W Mszanie śmieci zdrożały
Zgodnie z zapowiedziami sprzed tygodnia, od stycznia wzrośnie stawka za wywóz śmieci. Do końca roku mieszkańcy płacą 12 zł miesięcznie. Po nowym roku będzie to 18 zł.
W środę 5 grudnia nową stawkę przegłosowali radni, stosunkiem głosów 13 za, przy 1 wstrzymującym się i 1 przeciwnym. Rada gminy nie miała w tym momencie zbyt wielkiego pola manewru.
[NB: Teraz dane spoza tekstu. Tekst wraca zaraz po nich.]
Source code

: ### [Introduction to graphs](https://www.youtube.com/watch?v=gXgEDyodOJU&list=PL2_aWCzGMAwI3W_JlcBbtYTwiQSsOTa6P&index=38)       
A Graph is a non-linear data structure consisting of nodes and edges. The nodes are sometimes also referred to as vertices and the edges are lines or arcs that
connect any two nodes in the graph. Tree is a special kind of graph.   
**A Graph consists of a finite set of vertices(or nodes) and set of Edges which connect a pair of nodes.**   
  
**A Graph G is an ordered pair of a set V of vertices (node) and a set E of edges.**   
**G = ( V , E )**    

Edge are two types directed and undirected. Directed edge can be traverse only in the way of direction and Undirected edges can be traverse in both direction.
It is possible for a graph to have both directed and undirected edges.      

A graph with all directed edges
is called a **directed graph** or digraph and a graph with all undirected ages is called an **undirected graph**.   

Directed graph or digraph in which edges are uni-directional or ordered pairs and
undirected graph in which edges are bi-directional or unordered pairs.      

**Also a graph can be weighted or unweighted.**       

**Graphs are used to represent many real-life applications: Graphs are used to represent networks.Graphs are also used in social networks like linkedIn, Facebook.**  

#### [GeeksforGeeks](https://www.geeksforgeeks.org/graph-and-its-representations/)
Gmina ogłosiła dwa przetargi na wywóz odpadów i w obu ceny, zaproponowane przez oferentów były o wiele wyższe od tego, co proponowała gmina. Najtańsza oferta opiewała na 1 mln 440 tys. zł podczas gdy gmina planowała wydać 937 tys. zł (koszt umowy w 2018 r. to 874 tys. zł). – Rosną koszty jakie przedsiębiorstwa komunalne płacą za składowanie odpadów na wysypiskach śmieci, rosną koszty paliwa, wynagrodzenia. I to przekłada się na cenę, która jest bardzo wysoka, a obawiam się, że to nie koniec i za rok może być jeszcze drożej – mówi Mirosław Szymanek, wójt Mszany.
Włodarz gminy podkreśla, że gmina nie wprowadziła obostrzeń dotyczących ilości i częstotliwości odbioru odpadów. – Częstotliwość odbioru pozostanie bez zmian. Dalej też bez ograniczeń będą odbierane odpady biodegradowalne. Inne gminy wprowadzają ograniczenia, po to by zbijać cenę. My też mogliśmy próbować, ale doświadczenie innych gmin wskazuje, że mimo wprowadzonych ograniczeń, ceny i tak są coraz wyższe – mówi Szymanek.
Przyznaje, że rozważał kwestię dopłaty do systemu odbioru śmieci z budżetu gminy, tak jak dzieje się to w Gorzycach czy Lubomi (w Gorzycach gmina pokrywa każdemu mieszkańcowi 2 zł miesięcznie i tegoroczna stawka wynosi 14 zł, w Lubomi gmina opłaca odbiór odpadów wielkogabarytowych – stawka w tym roku wynosi 15 zł). Ostatecznie gmina się na taki krok nie zdecydowała. – Pytaliśmy w Regionalnej Izbie Obrachunkowej czy gmina może dopłacać do systemu odbioru śmieci i powiedziano nam, że raczej nie. W Ministerstwie Ochrony Środowiska stwierdzono z kolei, że tak. No ale finanse gminy kontroluje RIO a nie minister – mówi Szymanek.